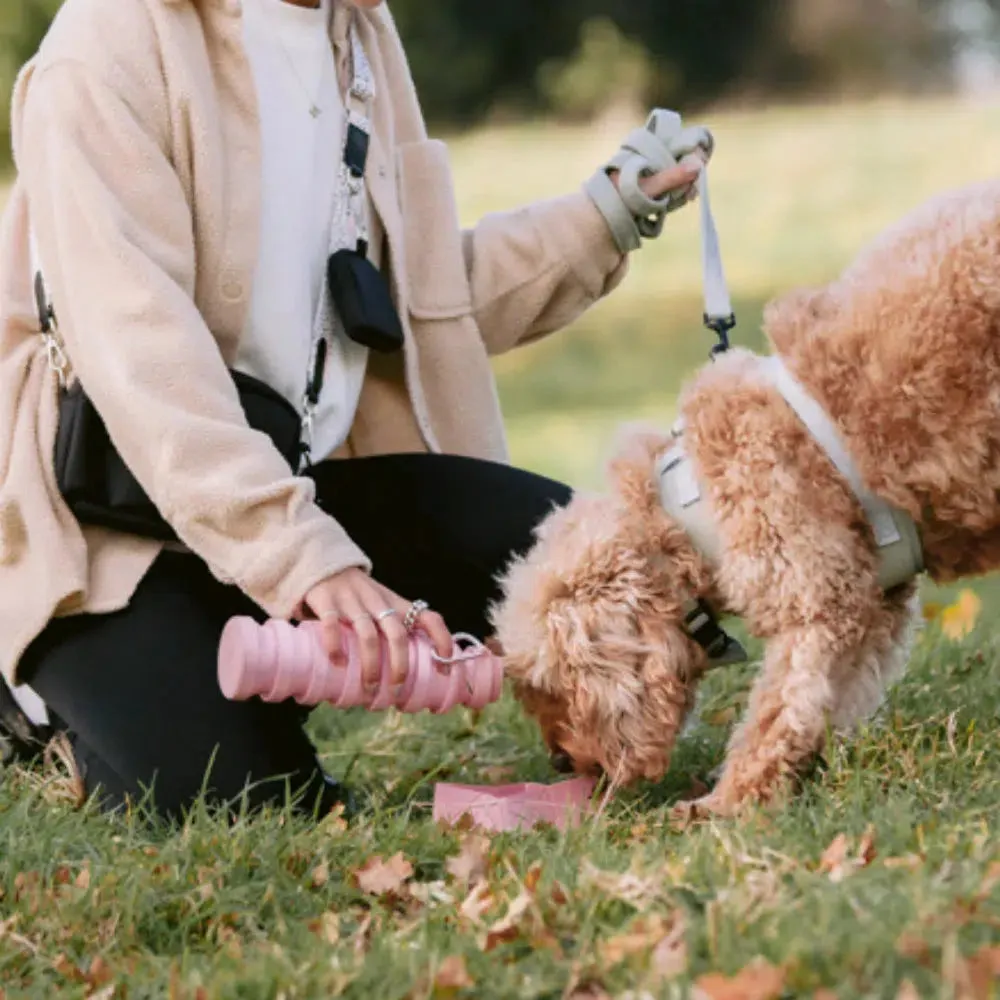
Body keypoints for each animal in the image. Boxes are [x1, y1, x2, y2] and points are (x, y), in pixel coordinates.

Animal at [494, 180, 1000, 816]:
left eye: (551, 684)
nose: (561, 762)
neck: (685, 510)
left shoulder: (815, 602)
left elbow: (775, 714)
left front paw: (724, 805)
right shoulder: (870, 608)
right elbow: (831, 701)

··········

### Exercise description
Nothing but the lines from the first line of the data above through the line holding "left elbow: (775, 714)" may appear in the response, copied exactly and without pictures.

### Exercise response
Body keypoints for each animal in the image. Boxes are [x1, y1, x2, y2] and points are (x, y), in pixel coordinates.

Animal at [494, 180, 1000, 816]:
left eye: (551, 684)
nose: (561, 762)
neck: (685, 510)
left shoulder: (815, 602)
left elbow: (775, 714)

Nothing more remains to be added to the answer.